Однако через три часа он вернулся с легким свертком в руках. Бернардо положил его в колыбель, где лежал ребенок Анджелы, его ребенок, и через минуту исчез, унеся с собой нечто похожее на то, что он оставил.
Он прошел полями к ферме, расположенной в двух льё от виллы Сантони; на пороге крестьянского дома его ждала женщина, он передал ей свой сверток, отсчитал золотые монеты и что-то сказал тихим голосом.
Уходя, он обернулся:
— Советую вам хранить то, что свершилось, в глубочайшей тайне; ваш ребенок не умер нынешней ночью, чудесный эликсир вернул ему жизнь. Вы ничего не должны рассказывать, правду можно будет открыть только после того, как я предупрежу вас об этом.
И Бернардо ушел.
На следующий день стало известно, что на вилле Сантони ночью умер сын Анджелы; и действительно, мертвое тельце новорожденного покоилось в колыбели.
Одновременно с этой неожиданной смертью семью Мариани поразило другое несчастье. От неизвестной болезни внезапно скончался старший сын графа.
Яд Луиджи сыграл свою роль этой трагедии, ведь именно Гаванца задумал это преступление и тайком совершил его.
— А! Преподобный отец, — шептал Бернардо, — ты говорил только о моем ребенке; может быть, этот тебе почему-то дороже?
Мариани почти в одно и то же время узнал о смерти своего старшего сына и кончине бедного малыша, родившегося после его возвращения в Италию.
Вначале граф был охвачен ужасом, ему казалось, что смерть витает вокруг него, но очень скоро он оправился от охватившего его страха.

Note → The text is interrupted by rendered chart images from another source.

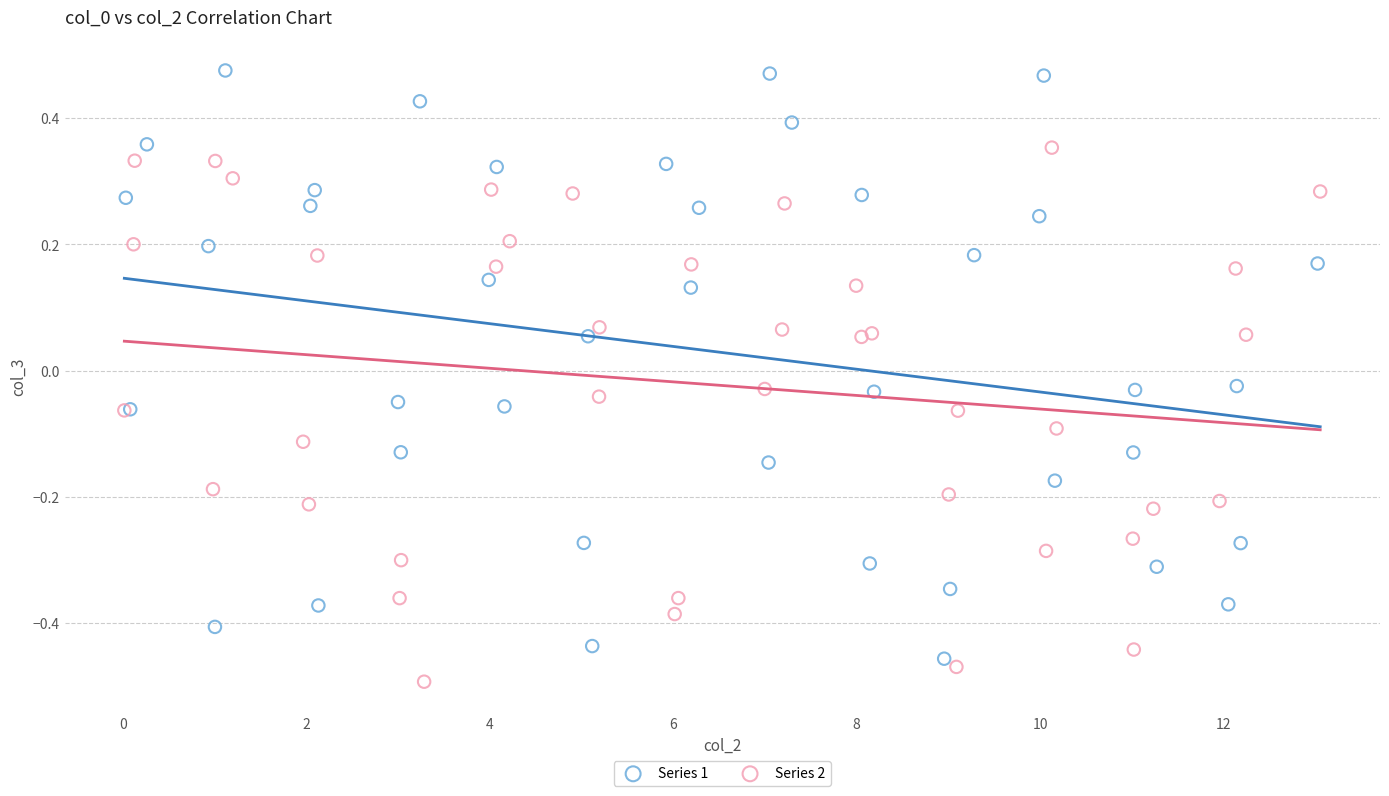

Which series has the largest Y range (max minus min)?

Series 1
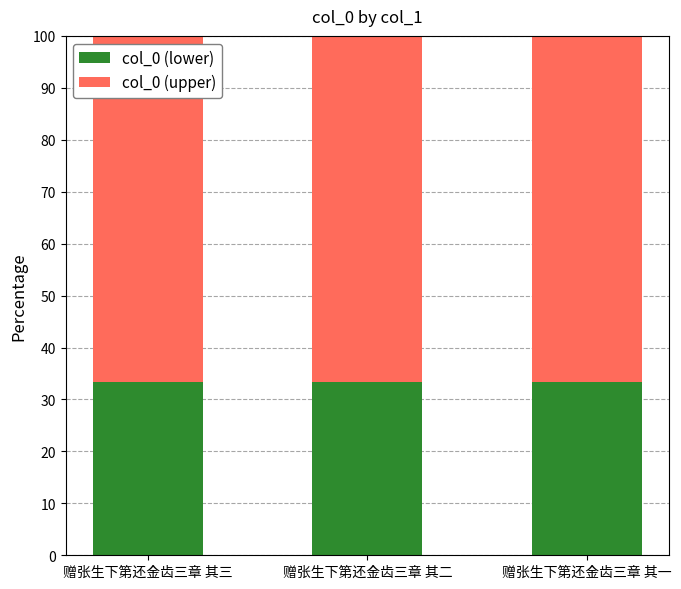

Count the number of categories in the chart.

3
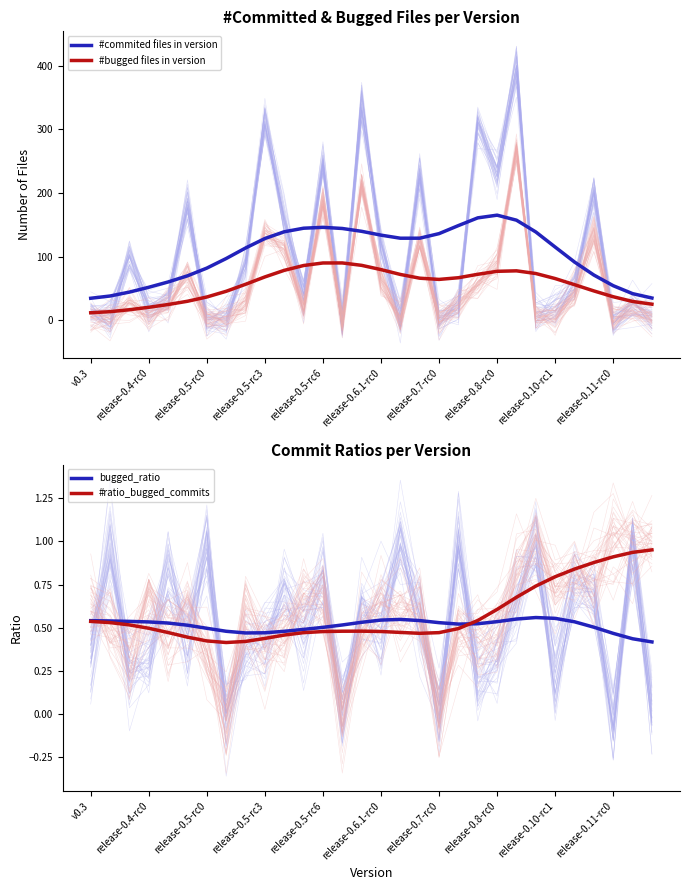

What is the highest value of the #bugged files in version series?

90.2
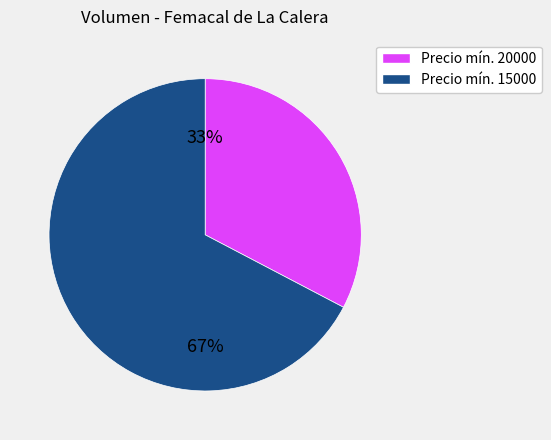

How many slices are in this pie chart?

2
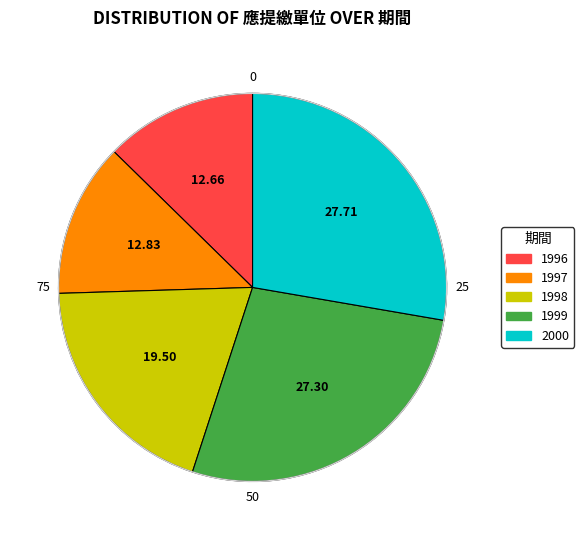

Approximately how many times larger is the value at 1999 compared to 1998?

1.4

«Меня хотят запугать, — размышлял он, — но это не удастся, на моей стороне — правое дело и справедливость, правосудие во всем разберется: от него никто не уйдет. Через неделю я буду на вилле Сантони, и пусть страшатся виновные! Я без устали буду искать людей, ставших моими врагами, хотя и не знаю, по какой причине. Надо пролить свет на то, что произошло. Я всегда действовал открыто, и мне опасаться нечего. О! Меня презирают, ставят под сомнение графский титул, дарованный моему дяде, единственным наследником которого я являюсь. Я никогда не дорожил этим титулом, папаша Мариани был торговцем в Генуе, пусть так, не отрицаю, но он был человек добросердечный и порядочный, так что славным представителям семейства Спенцо не удастся опозорить никого из Мариани! Я поеду на виллу Сантони, где низость и преступление свили себе гнездо, и мы еще увидим, не окажутся ли сильнее честь и отвага!»
XII
Намерение г-на Мариани было слишком серьезным, чтобы что-нибудь могло помешать его осуществлению; он оставил необходимые распоряжения и отбыл из Турина с тем, чтобы окончательно обосноваться на вилле Сантони; крики и жалобы, скорее всего ожидавшие там графа, особенно его не занимали. К тому же он чувствовал, что сможет рассчитывать на уважение тех местных жителей и слуг, с кем ему предстояло иметь дело; знания в области земледелия и управления крестьянским хозяйством сдружили графа со многими мелкими землевладельцами в окрестностях Сантони во время его первого приезда в эти края. Его любили и уважали, но не потому, что он был синьором: одни считали его добрым соседом, другие — хорошим хозяином, ведь он охотно разговаривал на местном наречии с бедным людом, чтобы его лучше понимали, а в часы отдыха не гнушался обществом слуг и восседал за их столом, как патриарх.
Итак, г-н Мариани знал, как его примут местные жители и крестьяне, работающие в его владениях; однако в отношении приема, который ему окажут теща и жена, он был не так спокоен; но эти женщины не стали ждать его прибытия: узнав об отъезде графа из Турина, они покинули виллу Сантони и удалились в Кивассо, тем самым вручив себя покровительству Бернардо Гавацца, ставшего управляющим их имений.